2. **Expand the dimensions of the data.** This step ensures that the data has the right shape for the LSTM model. For example, you can do this for your x_train set by doing: x_train = np.expand_dims(x_train, axis=-1).
3. **Convert the data to PyTorch tensors.** Use `torch.from_numpy` to convert the NumPy arrays to PyTorch tensors (also be sure to call the `float()` function on the tensors).

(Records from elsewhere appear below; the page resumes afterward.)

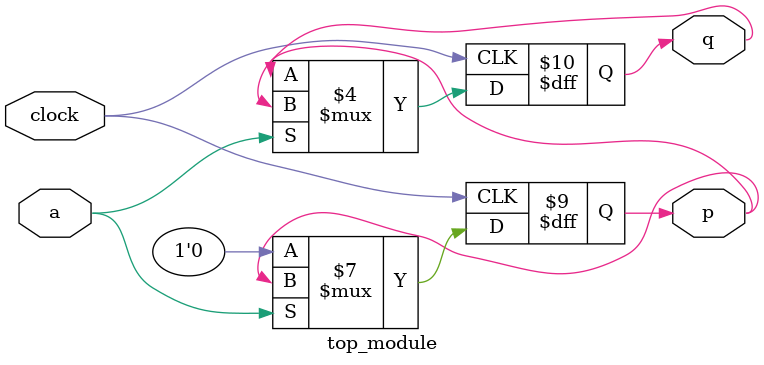
<source format=sv>
module top_module (
    input clock,
    input a, 
    output reg p,
    output reg q
);

always @(posedge clock) begin
    if (a == 0) begin
        p <= 0;
        q <= q;
    end
    else begin
        p <= p;
        q <= p;
    end
end

endmodule

</source>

Hint: if needed, for the y_train and y_test, call `view(-1,1)` on the tensors to properly reshape them.
    


# Model Building
Define the LSTM model architecture using PyTorch:
1. **Import the necessary PyTorch libraries.** Import `torch`, `torch.nn`, and other relevant modules.
2. **Define the LSTM model class.** Create a class that inherits from `nn.Module` and define the LSTM layers and the forward pass.
3. **Initialize your hyperparameters (ex. input_dim, hidden_dim, num_layers, output_dim, num_epochs, learning rate, etc.), initialize the model, and define the loss function and the optimizer.** Use `nn.MSELoss` for the loss function and `torch.optim.Adam` or any other optimizer of your choice.
    


# Model Training
Train the LSTM model with the prepared data:
1. **Implement the training loop.** Iterate over the training data, perform forward and backward passes, and update the model weights.
2. **Use a loss function to track training performance.**
    


# Prediction
Use the trained model to make stock price predictions:
1. **Implement the prediction function.** Use the trained model to generate predictions on the test data.
2. **Evaluate the model's performance on the test data.** Calculate metrics like MSE or MAE to assess the model's performance (if you're using PyTorch's `nn.MSELoss` function, you can use the `item()` function to get the MSE).
3. **Visualize the predicted vs actual stock prices.** Plot the predicted and actual prices to visually inspect the model's performance.